A pair of events, one nefarious and the other seemingly innocuous, allegedly combined to allow the takeover of a U.S. government regulator’s X account.
Someone reportedly was able to perform a SIM swap on a Securities and Exchange Commission phone account January 9.
Complicating the situation, SEC staff in July decided to temporarily disable multi-factor authentication on the agency’s X account to deal with problems staff were having accessing the account.
MFA was not restored until after the January 9 SIM swap attack.
That means the X account was unprotected for whoever swapped the SIM card and changed the access password.
It is not known who pulled off the attack, but there was at least one fraudulent post on @SECGov: the bogus announcement that the SEC signed off on spot bitcoin exchange-traded funds.

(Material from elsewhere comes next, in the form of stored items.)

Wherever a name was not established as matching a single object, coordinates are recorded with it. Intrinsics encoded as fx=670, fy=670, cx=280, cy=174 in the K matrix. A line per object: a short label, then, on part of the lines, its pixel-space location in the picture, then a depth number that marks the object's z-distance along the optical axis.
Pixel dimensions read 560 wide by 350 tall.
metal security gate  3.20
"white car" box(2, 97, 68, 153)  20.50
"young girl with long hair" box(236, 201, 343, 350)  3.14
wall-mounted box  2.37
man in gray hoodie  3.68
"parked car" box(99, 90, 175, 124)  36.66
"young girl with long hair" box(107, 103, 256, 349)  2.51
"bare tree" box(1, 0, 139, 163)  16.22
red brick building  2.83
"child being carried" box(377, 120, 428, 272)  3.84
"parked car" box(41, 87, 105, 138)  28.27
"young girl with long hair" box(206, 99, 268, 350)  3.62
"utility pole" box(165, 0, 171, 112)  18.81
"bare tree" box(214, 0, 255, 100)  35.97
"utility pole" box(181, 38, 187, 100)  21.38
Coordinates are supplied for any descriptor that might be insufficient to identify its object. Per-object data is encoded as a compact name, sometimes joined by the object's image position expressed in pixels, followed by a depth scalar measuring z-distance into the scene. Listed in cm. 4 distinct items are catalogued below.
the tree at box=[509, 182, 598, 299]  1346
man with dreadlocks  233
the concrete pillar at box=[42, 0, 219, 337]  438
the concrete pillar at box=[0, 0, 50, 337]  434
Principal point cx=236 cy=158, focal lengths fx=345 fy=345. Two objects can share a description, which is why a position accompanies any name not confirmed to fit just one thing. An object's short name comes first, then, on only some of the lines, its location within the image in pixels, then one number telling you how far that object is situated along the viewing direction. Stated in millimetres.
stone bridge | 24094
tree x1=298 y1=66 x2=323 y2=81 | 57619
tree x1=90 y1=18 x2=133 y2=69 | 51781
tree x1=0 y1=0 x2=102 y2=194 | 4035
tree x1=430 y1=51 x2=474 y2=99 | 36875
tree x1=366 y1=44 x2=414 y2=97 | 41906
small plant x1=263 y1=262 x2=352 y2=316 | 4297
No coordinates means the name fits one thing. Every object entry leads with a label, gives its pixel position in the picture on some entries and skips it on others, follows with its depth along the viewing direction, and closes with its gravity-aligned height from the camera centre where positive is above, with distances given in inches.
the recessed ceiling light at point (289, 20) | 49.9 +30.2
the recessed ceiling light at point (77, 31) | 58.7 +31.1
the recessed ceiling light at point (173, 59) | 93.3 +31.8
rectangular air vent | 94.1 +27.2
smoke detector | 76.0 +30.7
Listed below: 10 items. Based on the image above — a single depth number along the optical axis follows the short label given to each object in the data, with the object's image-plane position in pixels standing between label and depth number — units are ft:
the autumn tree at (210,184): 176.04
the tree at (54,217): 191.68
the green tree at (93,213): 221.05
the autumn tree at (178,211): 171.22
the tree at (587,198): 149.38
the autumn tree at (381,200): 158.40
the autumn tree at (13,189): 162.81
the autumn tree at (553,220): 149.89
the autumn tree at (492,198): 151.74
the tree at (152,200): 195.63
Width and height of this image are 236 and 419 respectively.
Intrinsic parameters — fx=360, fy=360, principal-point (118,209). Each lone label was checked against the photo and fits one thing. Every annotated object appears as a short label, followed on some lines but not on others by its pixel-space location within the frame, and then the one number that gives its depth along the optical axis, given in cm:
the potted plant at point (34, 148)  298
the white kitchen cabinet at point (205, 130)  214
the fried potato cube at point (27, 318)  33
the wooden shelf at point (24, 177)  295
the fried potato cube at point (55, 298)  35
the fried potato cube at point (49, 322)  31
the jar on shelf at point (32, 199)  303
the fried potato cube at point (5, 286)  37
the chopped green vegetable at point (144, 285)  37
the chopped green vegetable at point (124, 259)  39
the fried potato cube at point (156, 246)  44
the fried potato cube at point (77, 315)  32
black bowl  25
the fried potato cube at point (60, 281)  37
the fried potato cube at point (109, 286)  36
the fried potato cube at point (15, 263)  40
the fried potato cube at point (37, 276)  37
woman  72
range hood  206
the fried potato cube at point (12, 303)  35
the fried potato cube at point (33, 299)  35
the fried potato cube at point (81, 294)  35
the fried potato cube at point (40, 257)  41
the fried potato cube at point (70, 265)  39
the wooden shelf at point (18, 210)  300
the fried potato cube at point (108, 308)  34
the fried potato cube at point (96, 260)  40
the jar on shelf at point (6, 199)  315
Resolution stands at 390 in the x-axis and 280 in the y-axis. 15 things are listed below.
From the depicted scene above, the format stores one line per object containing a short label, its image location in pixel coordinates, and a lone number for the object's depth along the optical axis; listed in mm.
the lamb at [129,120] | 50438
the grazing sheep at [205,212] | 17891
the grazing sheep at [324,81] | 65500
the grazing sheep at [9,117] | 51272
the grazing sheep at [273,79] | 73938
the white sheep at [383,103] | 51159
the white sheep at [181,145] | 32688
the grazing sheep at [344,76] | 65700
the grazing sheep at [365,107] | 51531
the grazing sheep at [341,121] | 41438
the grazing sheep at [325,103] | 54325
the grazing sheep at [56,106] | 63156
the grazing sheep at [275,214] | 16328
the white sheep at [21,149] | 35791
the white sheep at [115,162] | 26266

The government is still collecting information on both incidents, but as of January 22, investigators could find no evidence that someone “gained access to SEC systems, data, devices, or other social media accounts,” according to an agency statement.
The SIM swap occurred using the SEC’s telecommunication carrier systems and not SEC systems. The carrier has not been named.
It is not known how someone persuaded the telco to alter the card or how the person knew which phone number was on the account.
The American government’s top cybersecurity bodies urged IAM developers and vendors to strengthen MFA implementations to protect against hacks late last year.